Hannah Fredericks

Personal information
- Full name: Hannah Jane Fredericks
- Born: 26 January 2003 (age 23) Chapel Hill, Queensland, Australia

Sport
- Sport: Swimming
- Strokes: Backstroke
- Club: St Peters Western
- Coach: Dean Boxall

Medal record
Women's swimming
Representing Australia
| Event | 1st | 2nd | 3rd |
| Commonwealth Games | 2 | 0 | 1 |
| Total | 2 | 0 | 1 |
Commonwealth Games
| Gold medal – first place | 2026 Glasgow | 4×100 medley |
| Gold medal – first place | 2026 Glasgow | 4×100 mixed medley |
| Bronze medal – third place | 2026 Glasgow | 200 m backstroke |

= Hannah Fredericks =

Australian swimmer (born 2003)

Hannah Jane Fredericks (born 26 January 2003) is an Australian swimmer who specialises in backstroke. She represented Australia at the 2025 World Aquatics Championships and is a bronze medallist in the 200 m backstroke at the 2026 Commonwealth Games.

== Career ==
At the 2024 Australian Olympic Trials, Fredericks placed third in the 200 m backstroke with a time of 2:08.25, finishing behind Kaylee McKeown and Jaclyn Barclay.

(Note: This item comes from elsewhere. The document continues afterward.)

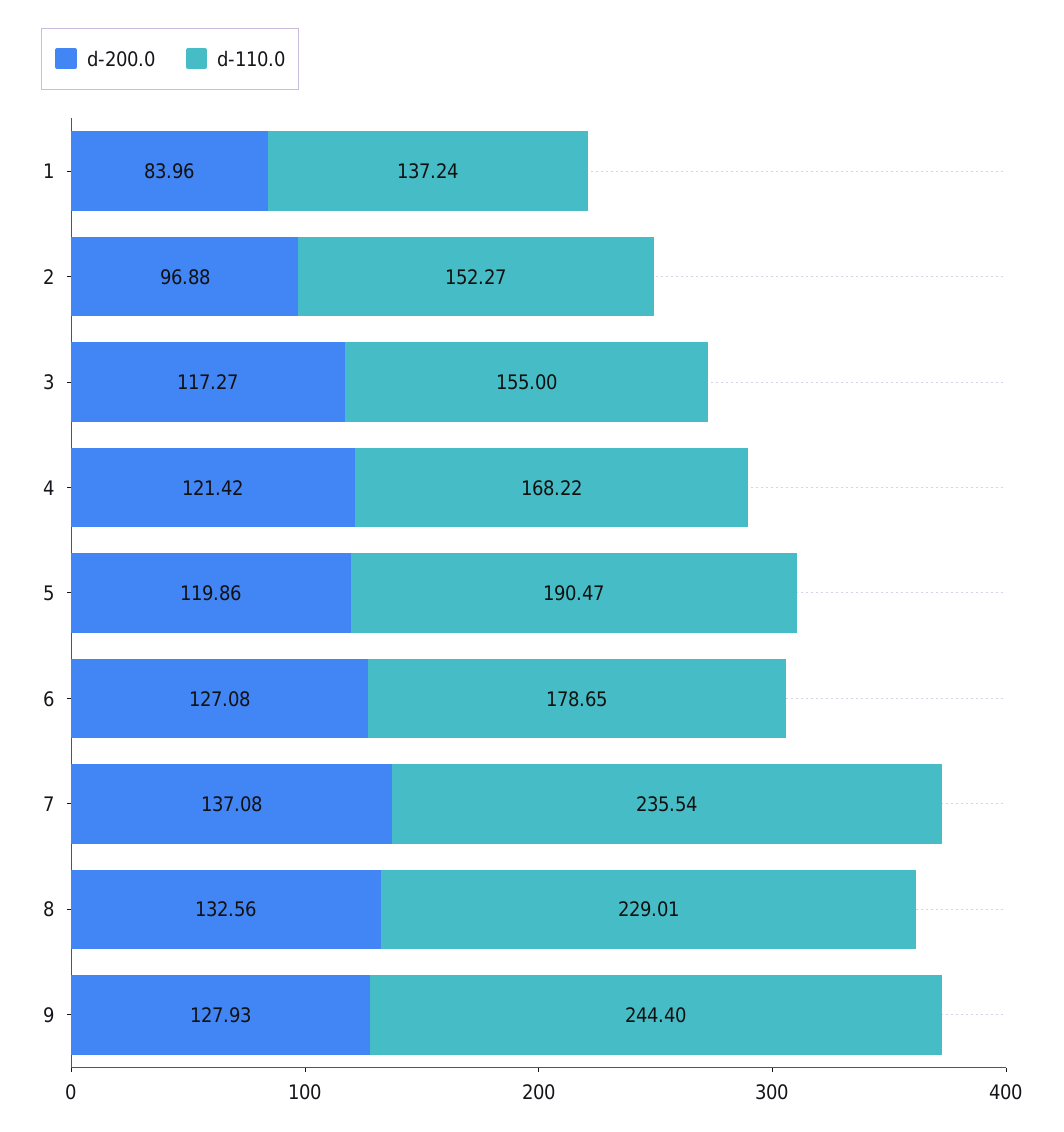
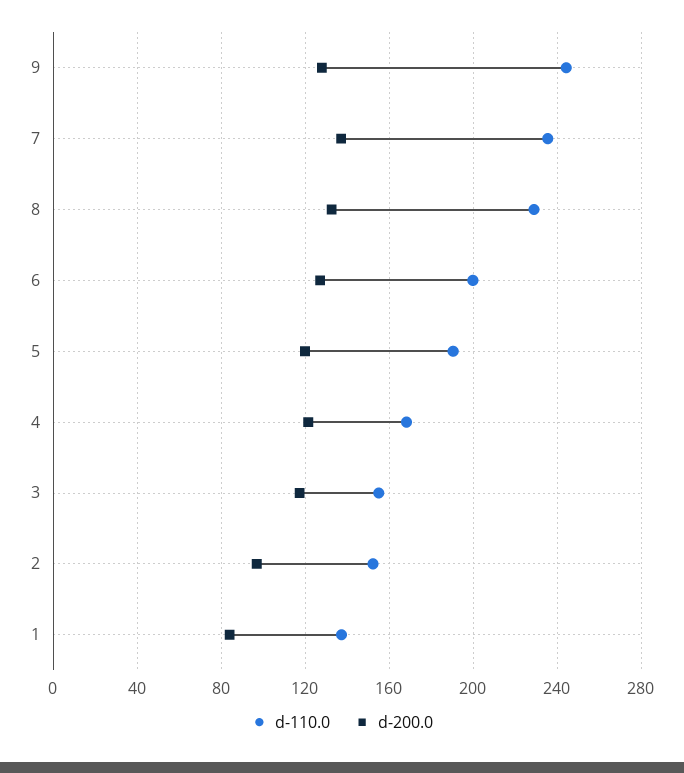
d-110.0, 6: 178.65 -> 200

In 2025, she finished second behind McKeown in the 200 m backstroke at the 2025 Australian Swimming Trials, recording a time of 2:09.54 to qualify for her first senior national team. At the 2025 World Aquatics Championships in Singapore, Fredericks contested all three backstroke events, placing 18th in the 50 m, 11th in the 100 m, and 15th in the 200 m. She also placed fifth as a member of the Australian mixed 4 × 100 m medley relay team.

At the 2026 Australian Swimming Trials, Fredericks placed third in the 200 m backstroke in 2:07.99. She subsequently made her Commonwealth Games debut in Glasgow. In the final of the 200 m backstroke, she won the bronze medal in 2:09.02, finishing behind Jenna Forrester and Katie Shanahan.